## [Instruction]
Please return every line in the entries below that contains the word "shown". Case counts, so match it only where the capitalization is identical.

## [Material for this exercise]
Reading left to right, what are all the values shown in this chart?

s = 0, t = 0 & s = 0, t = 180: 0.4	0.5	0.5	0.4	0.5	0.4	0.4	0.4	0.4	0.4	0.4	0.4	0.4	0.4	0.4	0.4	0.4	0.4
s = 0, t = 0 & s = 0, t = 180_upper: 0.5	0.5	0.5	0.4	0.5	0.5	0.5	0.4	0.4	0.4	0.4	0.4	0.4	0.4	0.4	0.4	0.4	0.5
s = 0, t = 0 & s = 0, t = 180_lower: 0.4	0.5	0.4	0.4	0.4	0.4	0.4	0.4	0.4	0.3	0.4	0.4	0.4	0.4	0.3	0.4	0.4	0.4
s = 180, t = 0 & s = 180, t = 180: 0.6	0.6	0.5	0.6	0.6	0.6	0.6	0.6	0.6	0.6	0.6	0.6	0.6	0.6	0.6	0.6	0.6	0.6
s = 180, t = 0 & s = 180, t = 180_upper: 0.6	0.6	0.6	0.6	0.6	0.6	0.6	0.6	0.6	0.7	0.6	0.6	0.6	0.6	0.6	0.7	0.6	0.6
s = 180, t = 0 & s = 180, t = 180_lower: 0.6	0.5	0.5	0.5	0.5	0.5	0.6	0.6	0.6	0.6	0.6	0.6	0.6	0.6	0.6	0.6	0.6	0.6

==

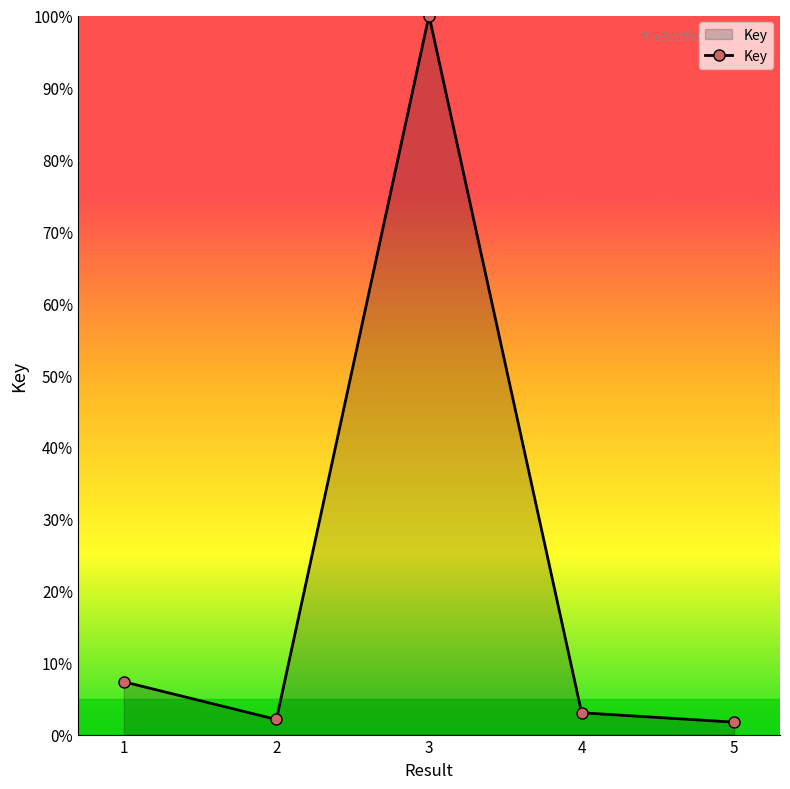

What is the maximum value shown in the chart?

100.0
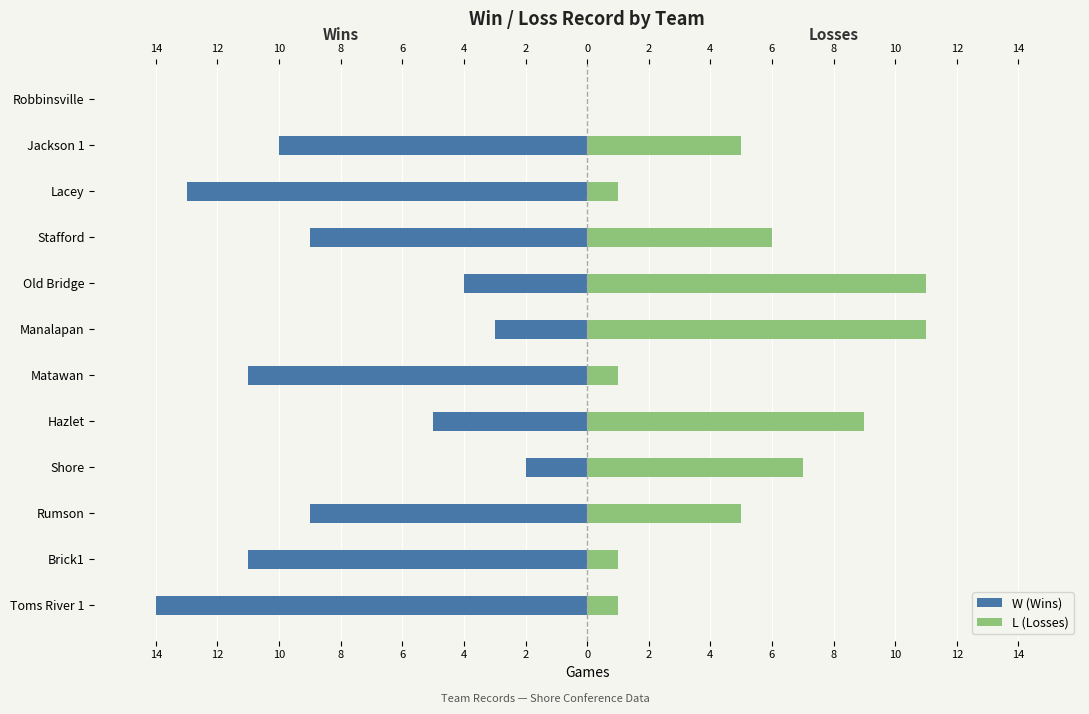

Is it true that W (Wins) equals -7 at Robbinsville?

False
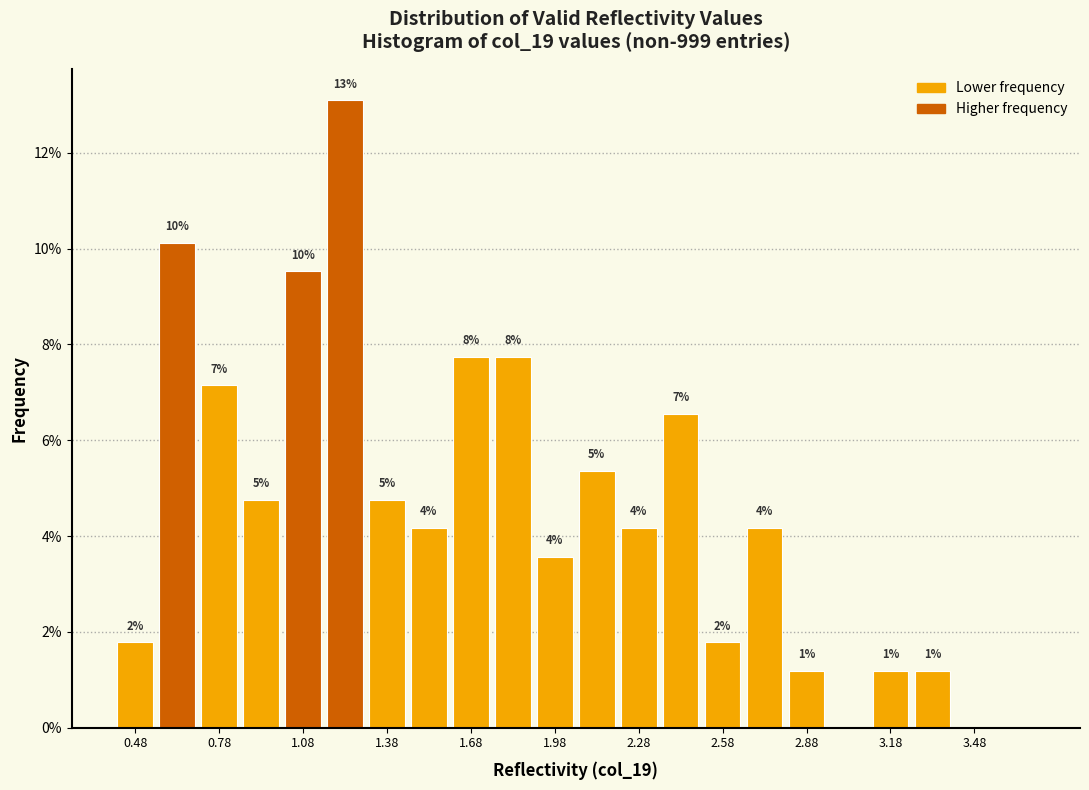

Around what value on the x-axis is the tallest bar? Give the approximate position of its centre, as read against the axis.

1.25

## [Answer section]
Reading left to right, what are all the values shown in this chart?
What is the maximum value shown in the chart?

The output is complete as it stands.